Home Technology Here’s Why Mastercard Is Betting Big on BVNK – and Stablecoin

The card company has positioned itself as a bridge between its global network and chain payment systems.

With technology designed to leave traditional finance aside, credit card payment networks are making significant investments in stablecoins.

Mastercard’s announced acquisition of BVNK, a stablecoin infrastructure provider, could usher in a new era of digital expansion for the legacy payments company. According to Mastercard, the final price tag of the deal could reach $1.8 billion by the time it closes at the end of 2026.

During the company’s first quarter earnings call, Mastercard CEO Michael Miebach cited BVNK’s ecosystem of stablecoin stakeholders and financial providers as a key driver of the acquisition, with a portfolio of hard-to-find licenses making the deal attractive. Once the sale is complete, Mastercard will integrate BVNK’s tools to handle cross-border digital payments, merchant transactions, and multi-asset trading directly within its system.

Meanwhile, Visa’s rival continues to expand its stablecoin-linked Visa card program.

“We now have more than 160 stablecoin card programs around the world with key partners, such as Rain, Reap, and Bridge,” said Visa CEO Ryan McInerney during the company’s first quarter call in January. “And our billing volume continues to grow at a very strong rate, up nearly 200% year-over-year in the second quarter.”

Credit Card Cannibalization

This investment raises the question of whether card networks are at risk of making credit card sales by investing in disruptive payment channels such as stablecoins.

“Card networks and major card-issuing banks take a long-term view of increasing market share and profitability while maintaining ‘options’ to integrate new and disruptive technologies into their existing platforms and customer base,” said Todd H. Baker, senior fellow at the Richman Center for Business, Law and Public Policy at Columbia University’s Business and Law Schools. “They want to be ready when the customers want.”

Aaron McPherson, principal at senior consulting firm AFM Consulting, also played down the threat of cannibalism. “The card networks still control the merchant relationship and will take action to ensure that there is no inherent advantage to using stablecoins over traditional rails.”

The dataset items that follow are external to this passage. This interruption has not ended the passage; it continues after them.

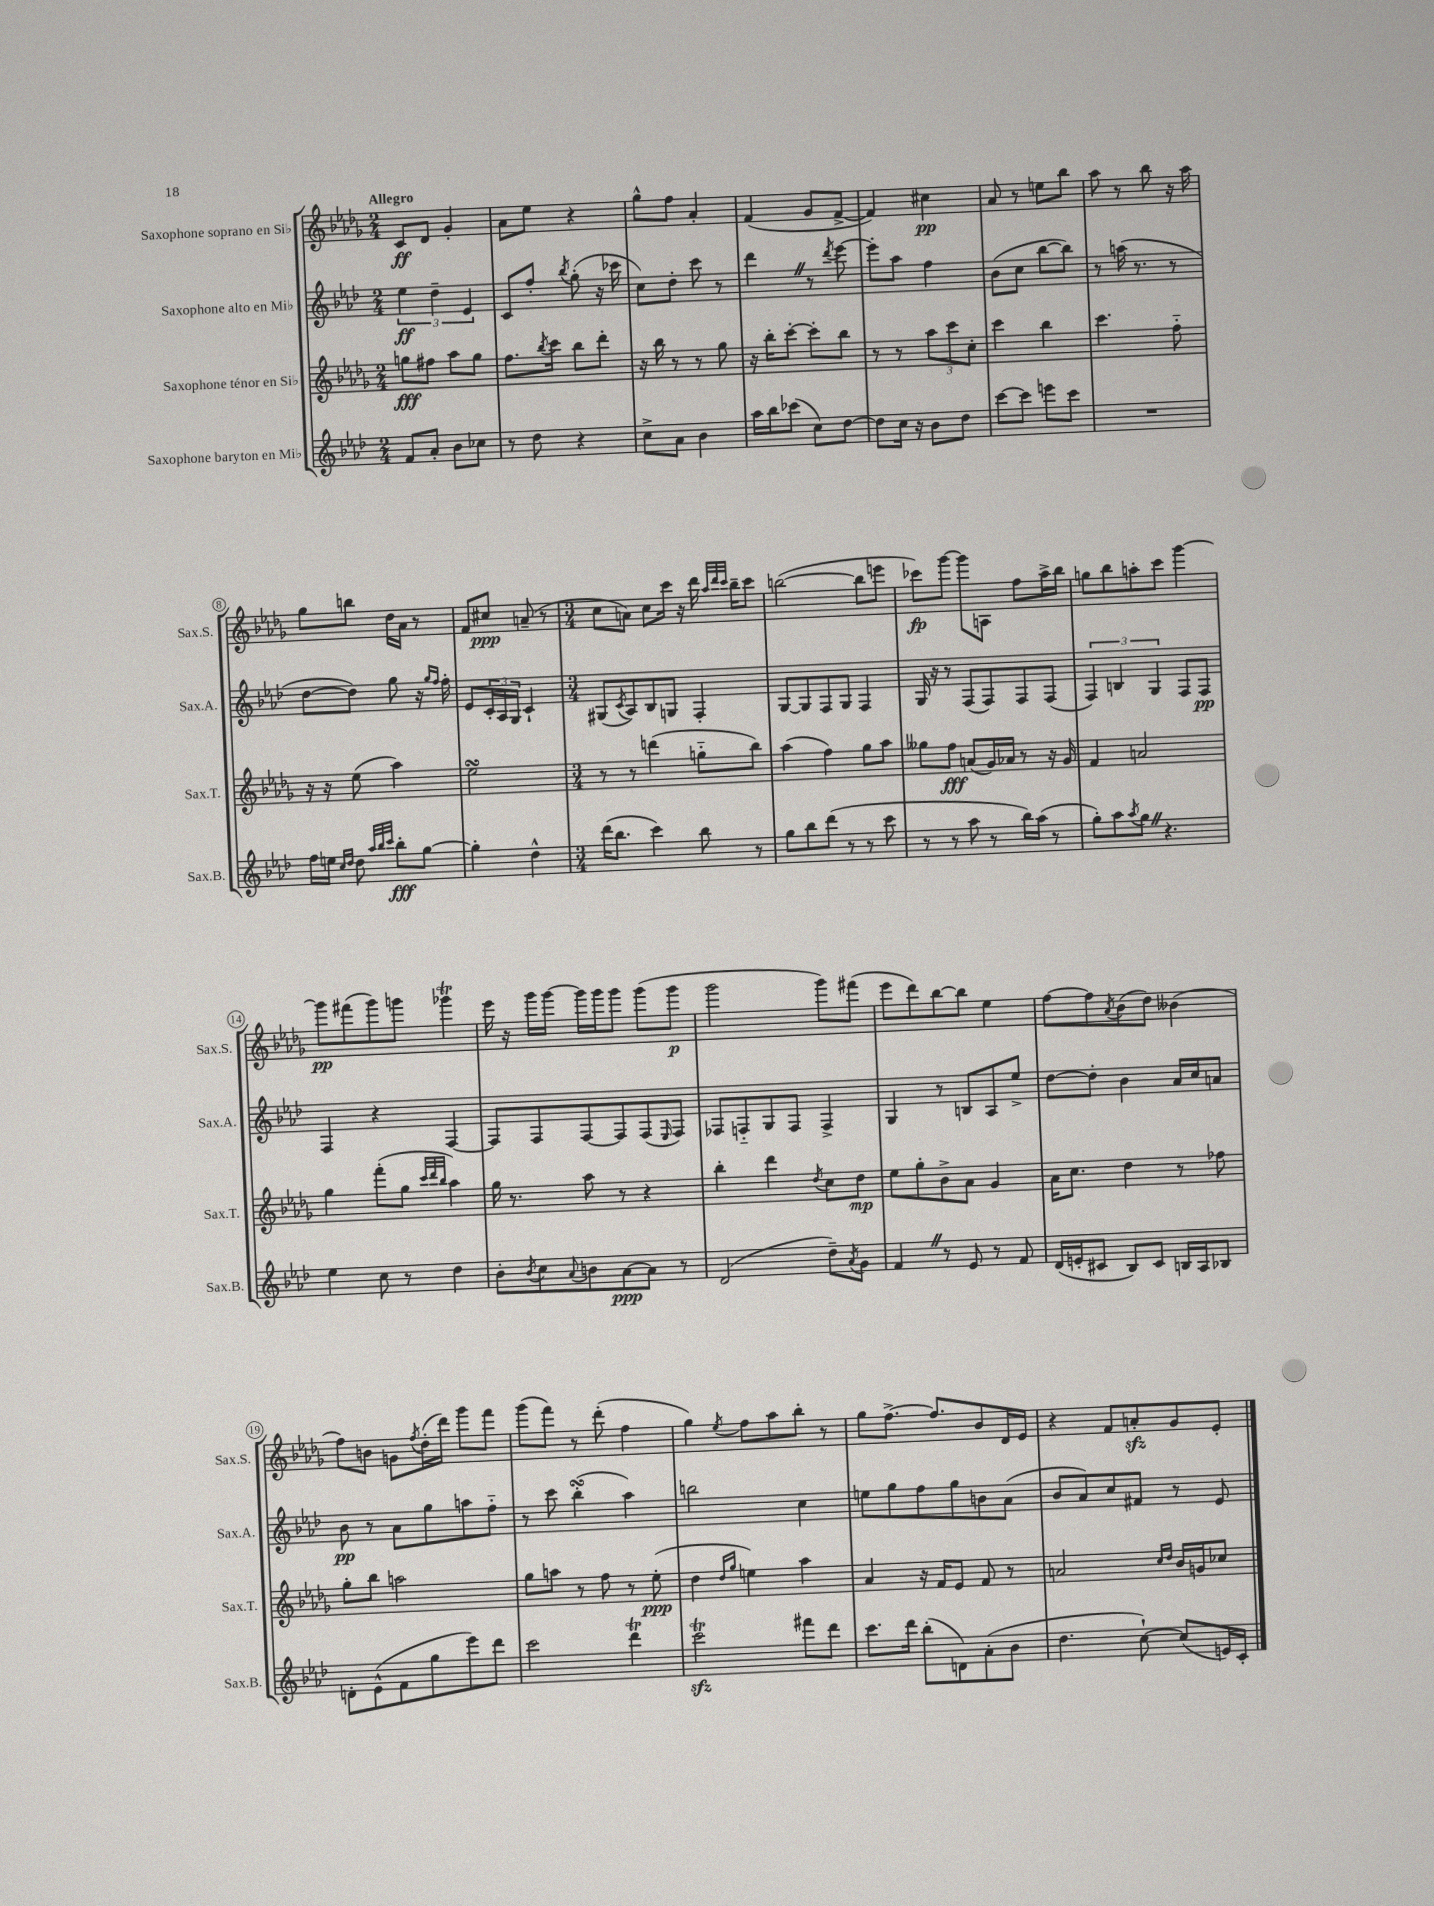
<<
\new StaffGroup <<
\new Staff = "s0" \with { instrumentName = "Saxophone soprano en Sib" shortInstrumentName = "Sax.S." } {
    \clef treble \key des \major \numericTimeSignature \time 2/4 \tempo "Allegro"
    c'8\ff des'8 ges'4-. |
    aes'8 ees''8 r4 |
    ges''8-^ f''8 aes'4-. |
    f'4( ges'8 f'8~-> |
    f'4) cis''4\pp |
    aes'8 r8 e''8 bes''8 |
    aes''8 r8 bes''8 r16 aes''16 |
    ges''8 b''8 des''16 aes'16 r8 |
    f'8 cis''8\ppp a'8--( r8 |
    \numericTimeSignature \time 3/4 c''8 a'8) c''8 c'''16 r16 des'''16 \grace { aes''32 des'''32 c'''32 } bes''16-- c'''8 |
    b''2~( b''8 e'''8 |
    ces'''8\fp) ges'''8~ ges'''8 a8 f''8 aes''16-> bes''16 |
    g''8 bes''8 a''8-. c'''8 ges'''4~ |
    ges'''8\pp fis'''8( ges'''8) g'''8 ges'''4\trill |
    ees'''16 r16 ges'''16 ges'''16~ ges'''16 ges'''16 ges'''8 ges'''8( ges'''8\p |
    ges'''2 ges'''8) fis'''8( |
    ees'''8 des'''8) bes''8~ bes''8 ees''4 |
    f''8~ f''8 \acciaccatura { aes'8 } bes'8( des''8) beses'4( |
    f''8) b'8 g'8 \acciaccatura { f''8 } des''16-.( des'''16) ges'''8 f'''8 |
    ges'''8( f'''8) r8 des'''8-.( f''4 |
    ges''4) \acciaccatura { ees''8 } f''8 aes''8 bes''8-. r8 |
    ges''8 f''8.~-> f''8. bes'8 des'16 ees'16 |
    r4 f'8 a'8-.\sfz ges'8 ees'8-. \bar "|." |
}
\new Staff = "s1" \with { instrumentName = "Saxophone alto en Mib" shortInstrumentName = "Sax.A." } {
    \clef treble \key aes \major \numericTimeSignature \time 2/4
    \tuplet 3/2 { ees''4\ff des''4-- ees'4 } |
    c'8 f''8-. \acciaccatura { bes''8 } g''8-.( r16 ces'''16 |
    c''8) des''8-. c'''8 r8 |
    des'''4 \once \override BreathingSign.text = \markup { \musicglyph "scripts.caesura.straight" } \breathe r8 \acciaccatura { des'''8 } ees'''8~ |
    ees'''8-. aes''8 f''4 |
    bes'8( c''8 bes''8~ bes''8) |
    r8 a''16( r8. r8 |
    des''8~ des''8) g''8 r16 \grace { g''16 f''16 } f''16-. |
    ees'8 \tuplet 3/2 { c'16-. aes16 g16 } c'4-! |
    \numericTimeSignature \time 3/4 gis8( \acciaccatura { c'8 } aes8) bes8 g8 f4-. |
    g8~ g8 f8 g8 f4 |
    g16 r16 r8 f8( f8) f8 f8( |
    \tuplet 3/2 { f4) b4 g4 } f8 f8\pp |
    f4 r4 f4~ |
    f8 f8 f8~ f8 f8( \grace { ees16 } f8) |
    fes8 f8-_ g8 f8 f4-> |
    g4 r8 b8 aes8 ees''8-> |
    des''8~ des''8-. bes'4 aes'16 c''16 a'8 |
    bes'8\pp r8 aes'8 g''8 a''8 f''8-_ |
    r8 c'''8 bes''4-.\turn( aes''4) |
    b''2 c''4 |
    e''8 g''8 f''8 g''8 b'8 aes'8( |
    bes'8 aes'8) c''8 fis'8 r8 ees'8 \bar "|." |
}
\new Staff = "s2" \with { instrumentName = "Saxophone ténor en Sib" shortInstrumentName = "Sax.T." } {
    \clef treble \key des \major \numericTimeSignature \time 2/4
    g''8\fff fis''8 aes''8 g''8 |
    f''8. \acciaccatura { bes''8 } c'''16 bes''8 des'''8-. |
    r16 bes''16 r8 r8 ges''8 |
    r16 bes''16-. c'''8~-. c'''8-. bes''8 |
    r8 r8 \tuplet 3/2 { aes''8 c'''8 c''8-. } |
    c'''4 bes''4 |
    c'''4. f''8-_ |
    r16 r16 ees''8( aes''4) |
    ees''2\turn |
    \numericTimeSignature \time 3/4 r8 r8 d'''4( g''8-_ bes''8) |
    aes''4( f''4) ges''8 aes''8 |
    geses''8 f''8\fff a'8( ges'16) aes'16 r8 r16 ges'16 |
    f'4 a'2 |
    ges''4 f'''8-.( ges''8 \grace { c'''32 des'''32 bes''32 } aes''4) |
    ges''16 r8. aes''8 r8 r4 |
    bes''4-. des'''4 \acciaccatura { des''8 } c''8 des''8\mp |
    ees''8 ges''8-. bes'8-> aes'8 ges'4 |
    aes'16 c''8. des''4 r8 fes''8 |
    ges''8-. bes''8 a''2 |
    ges''8 a''8 r8 f''8 r8 ees''8-.\ppp( |
    des''4 \grace { des''16 ges''16 } e''4) aes''4 |
    aes'4 r16 f'16 ees'8 f'8 r8 |
    a'2 \grace { c''16 des''16 } bes'16 g'16 ces''8 \bar "|." |
}
\new Staff = "s3" \with { instrumentName = "Saxophone baryton en Mib" shortInstrumentName = "Sax.B." } {
    \clef treble \key aes \major \numericTimeSignature \time 2/4
    f'8 aes'8-. bes'8 ces''8 |
    r8 des''8 r4 |
    c''8-> aes'8 bes'4 |
    aes''16 bes''16 ces'''8( c''8) des''8~ |
    des''8 c''16 r16 bes'8 des''8 |
    c'''8~ c'''8 e'''8 c'''8 |
    R2 |
    f''16 e''16 \grace { c''16 des''16 } des''8 \grace { aes''32 bes''32 c'''32 } bes''8-.\fff g''8~ |
    g''4-. des''4-^ |
    \numericTimeSignature \time 3/4 des'''16( bes''8. c'''4) bes''8 r8 |
    g''8 bes''8 des'''8( r8 r8 c'''8 |
    r8 r8 aes''8 r8 bes''16) aes''16( r8 |
    g''8-.) aes''8 \acciaccatura { aes''8 } g''8 \once \override BreathingSign.text = \markup { \musicglyph "scripts.caesura.straight" } \breathe r4. |
    ees''4 c''8 r8 des''4 |
    bes'8-. \acciaccatura { bes'8 } c''8 \appoggiatura { aes'8 } b'8 aes'8~\ppp aes'8 r8 |
    des'2( des''8--) \acciaccatura { aes'8 } g'8 |
    f'4 \once \override BreathingSign.text = \markup { \musicglyph "scripts.caesura.straight" } \breathe r8 ees'8 r8 f'8 |
    des'16( e'16-. cis'8 bes8) cis'8 b16 aes16 bes8 |
    d'8-. ees'8-^( f'8 g''8 ees'''8) des'''8 |
    c'''2 des'''4\trill |
    c'''2\trill\sfz fis'''8 des'''8 |
    c'''8. des'''16 bes''8-.( d'8) aes'8-.( bes'8 |
    des''4. c''8~-!) c''8( e'16) c'16-. \bar "|." |
}
>>
>>
\layout { \context { \Score \override BarNumber.stencil = #(make-stencil-circler 0.1 0.3 ly:text-interface::print) } }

McPherson also shares the idea of ​​card companies that stablecoins are a form of domestic payment. “Even if consumers are using stablecoins directly, the majority of transactions happen with linked debit cards, which ensures that Visa and Mastercards still collect their fees.”

Crossing the Stablecoin Bridge

Card networks recognize stablecoins that complement their core offerings. Credit cards are easy to use, widely accepted around the world, and integrated into the transaction flow, McInerney said. But of the $13 billion in transactions settled between and among Visa’s nearly 14,500 financial institution partners, almost all were settled in fiat currency Monday through Friday.

On the other hand, those who use stablecoins can complete transactions seven days a week, which provides great benefits for liquidity and efficiency, he added.

Card companies position themselves as a bridge layer between their global network infrastructure and on-chain payment systems such as stablecoin. By making this investment, Mastercard was able to “build a whole set of new services and additional opportunities,” Miebach said during the earnings call.

Visa is also taking a Visa-as-a-Service approach and is working with stablecoins stack at different levels. These integration solutions have the same economics as the company’s current products, McInerney said.

These strategies have paid off for the card companies. Visa has an annual run rate of $7 billion in stablecoin payment volume, which is up more than 50% from last quarter.